理解度チェック ->
1) テック大手の決済参入を扱った記事にある次の一文を英語に訳すと、どうなりますか?「Googleも独自の提携関係を築いており、健康保険会社Humanaと協力してGoogle Walletに健康保険カードを追加した。」
2) テック大手の決済参入を扱った記事について、次の問いに答えてください。
(a) AmazonがメキシコでBNPLサービスを提供するにあたって提携している企業はどこですか?
(b) AmazonがAmazon Payを導入するためにインドで提携した相手はどこですか?
(c) 7月に認可されたGoogleの特許では、顧客はビデオチャット中に何をするだけで支払いが完了しますか?
3) テック大手の決済参入を扱った記事のうち、「Googleも独自の提携関係」から下へ「送金が完了する仕組みである。」までの部分を、一字も変えずに打ち直してください。

抽出テキスト ->
米AmazonやGoogleが欲する「決済データという宝の山」 苦しみながらも挑む、狙いは(2/2 ページ)
米AmazonやGoogleなどのテック大手企業が、決済分野への参入を進めている。具体的に、どのような取り組みを進めているのか。どんな目的があるのか。
AmazonとGoogleが狙う「データという宝の山」
Amazonはインド準備銀行と提携してAmazon Payを世界最多の人口を持つインドに導入。また、メキシコのKueskiと提携してBNPLサービスをメキシコで提供している。
米国では、MetaやShopify、BigCommerceといった企業が自身のプラットフォームにAmazonのチェックアウト機能(Amazon Pay)を取り入れている。「これによりAmazonは、独自のフィンテックソリューションの開発や展開に伴うリスクを回避している」とケネディ氏は指摘した。
Googleも独自の提携関係を築いており、健康保険会社Humanaと協力してGoogle Walletに健康保険カードを追加した。
「Googleの特許からは、同社が消費者の金融生活への関与をさらに進めていることが伺える」とケネディ氏は解説。5月に認可された特許により、消費者はSNSのメッセージアプリで送金ができるようになり、例えば友人に金銭を送る際、金額を含むメッセージを送信し、特定の記号を入力することで即座に送金が完了する仕組みである。
また、7月に認可された別の特許では、Googleの顧客がビデオチャット中に特定のフレーズを話すだけで支払いが完了する仕組みが可能になる。
こうした動きにより、AmazonとGoogleは貴重な資産であるデータを得ることができる。

入力データ ->
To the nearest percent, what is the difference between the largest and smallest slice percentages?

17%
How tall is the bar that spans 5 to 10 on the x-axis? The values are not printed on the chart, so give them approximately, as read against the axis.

各問の解答 ->
1) Google has also built its own partnerships, working with the health insurance company Humana to add health insurance cards to Google Wallet.

2)
(a) Kueski
(b) インド準備銀行
(c) 特定のフレーズを話す

3)
Googleも独自の提携関係を築いており、健康保険会社Humanaと協力してGoogle Walletに健康保険カードを追加した。
「Googleの特許からは、同社が消費者の金融生活への関与をさらに進めていることが伺える」とケネディ氏は解説。5月に認可された特許により、消費者はSNSのメッセージアプリで送金ができるようになり、例えば友人に金銭を送る際、金額を含むメッセージを送信し、特定の記号を入力することで即座に送金が完了する仕組みである。